Fu dituntun oleh seekor anjing menuju sebuah kota besar, kota megah yang berada di dalam benteng—tembok bentengnya seakan-akan mencakar langit. Hanya para Dewa saja yang mampu membangun tembok besar ini, pikir Fu. Tidak disangka-sangka Fu langsung terkejut, "Yang benar saja, itu ukiran namaku yang aku buat … jangan bercanda!"
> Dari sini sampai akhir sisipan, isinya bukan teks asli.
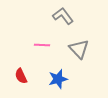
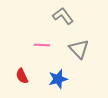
red semicircle: moved 1 px right
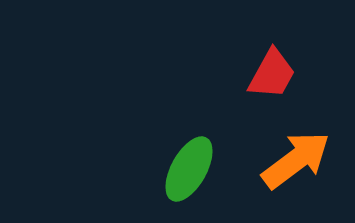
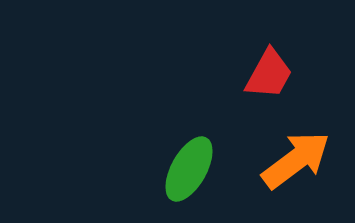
red trapezoid: moved 3 px left
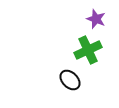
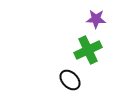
purple star: rotated 18 degrees counterclockwise
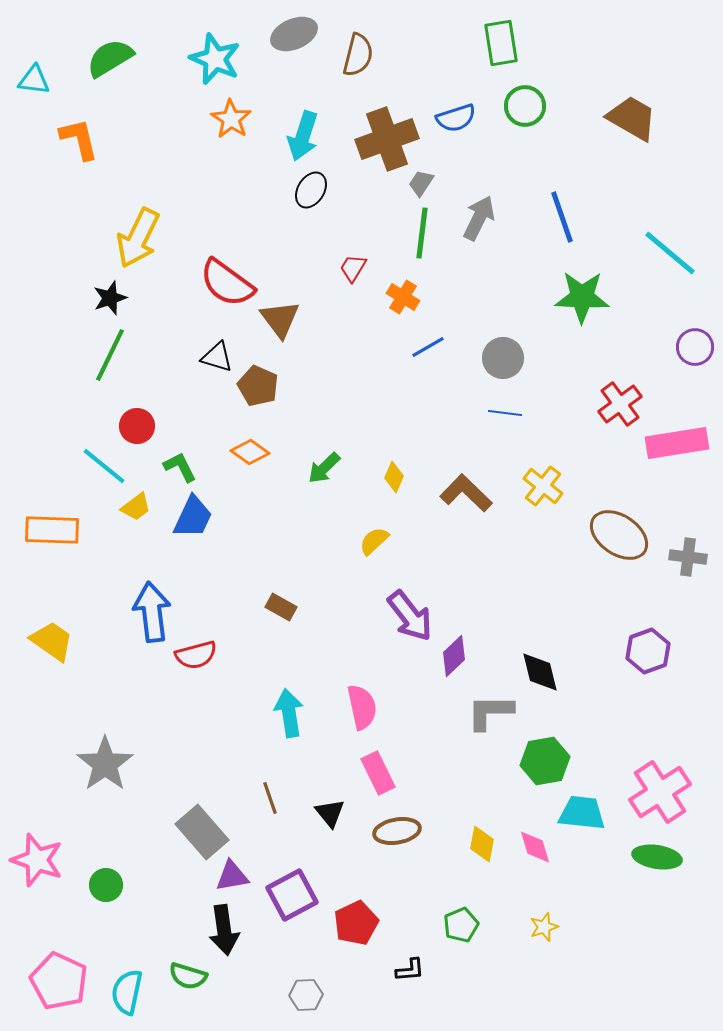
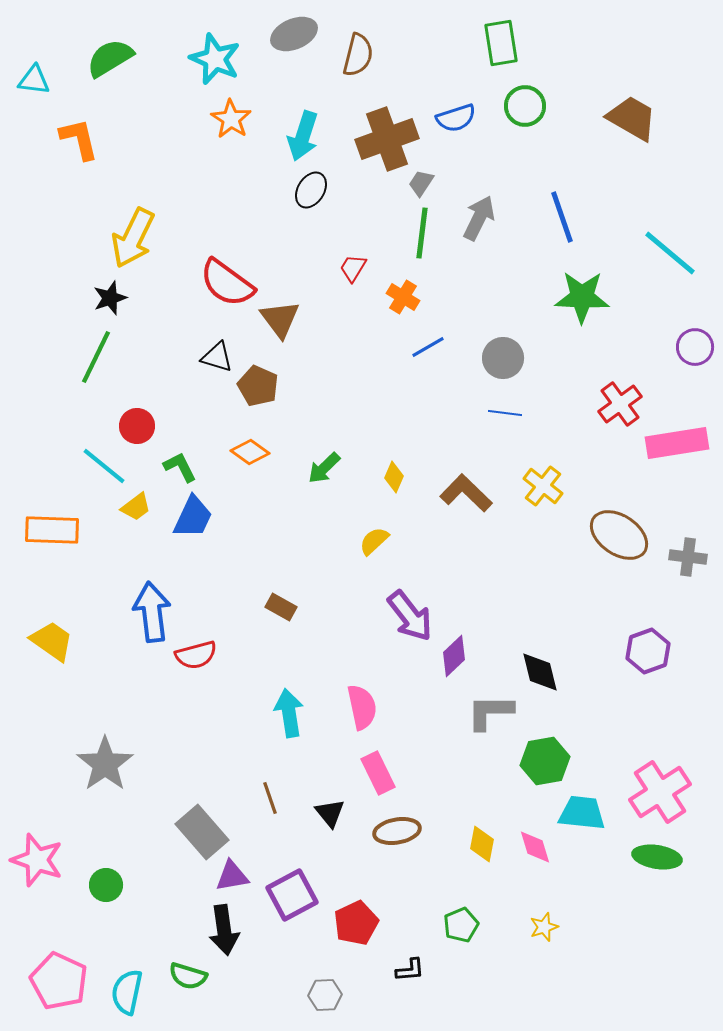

Selain sudah menodai karya para Dewa, Fu benar-benar terkejut setelah melihat ukiran namanya "Fuga Yadu" pada bagian dinding luar yang tidak terlalu jauh dari gerbang masuk.

"Damn, damn, damn! Yang benar saja, jangan bercanda atau ini hanya kebetualan? Mustahil, aku harus memastikannya dulu."

Fu segera memasuki gerbang dan kembali terkejut sampai-samapi dia harus menganga lebar sambil melotot. "Bercanda, benar-benar bercanda!" Fu belum percaya dengan apa yang dia lihat.

Tidak bisa dipercaya begitu saja, Fu berada di dunia yang sangat dia kenal. "Bagaimana aku bisa berada di sini setelah …." Fu mencoba mengingat apa yang terjadi sebelumnya. "Sebelumnya aku sekarat, tapi tunggu dulu …." dia harus berpikir logis. Jika aku tiba-tiba berada di sini, mungkin saja aku sedang dalam keadaan kritis sehingga dokter menganjurkan atau memamfaatkan tehnologi VR untuk melancarkan proses oprasi, pikirnya.

"Cukup untuk menjawab bagaimana aku bisa berada di sini, di game The Exorcist."

Tapi bagaimana dengan : baju kaos dan celana olah raga, kalung yang menjadi ciri khas Fu. "Tunggu dulu," logika Fu langsung roboh. "Aku di sini …. Asli!"

Fu kembali menampar wajahnya dan itu lebih sakit dari sebelumnya. "Damn, sakit juga!"

Fu menatap tangannya dan kembali membelalak, "Ini … tidak mungkin. Garis tanganku, lekuk-lekuk sidik jariku … apa yang terjadi denganku?"

Apa hanya kebetulan mirip dengan dunia The Exorcist, pikir Fu. Tidak bisa dipungkiri lagi, Fu sangat tahu di mana dia berdiri sekarang, "Ini benteng Victoria, benteng barat, benteng suci tempat dilahirkannya para Hero. Weeds Town, tempat untuk para pemula, tempat di mana para Hero mengawali petualangan mereka. Yang benar saja!"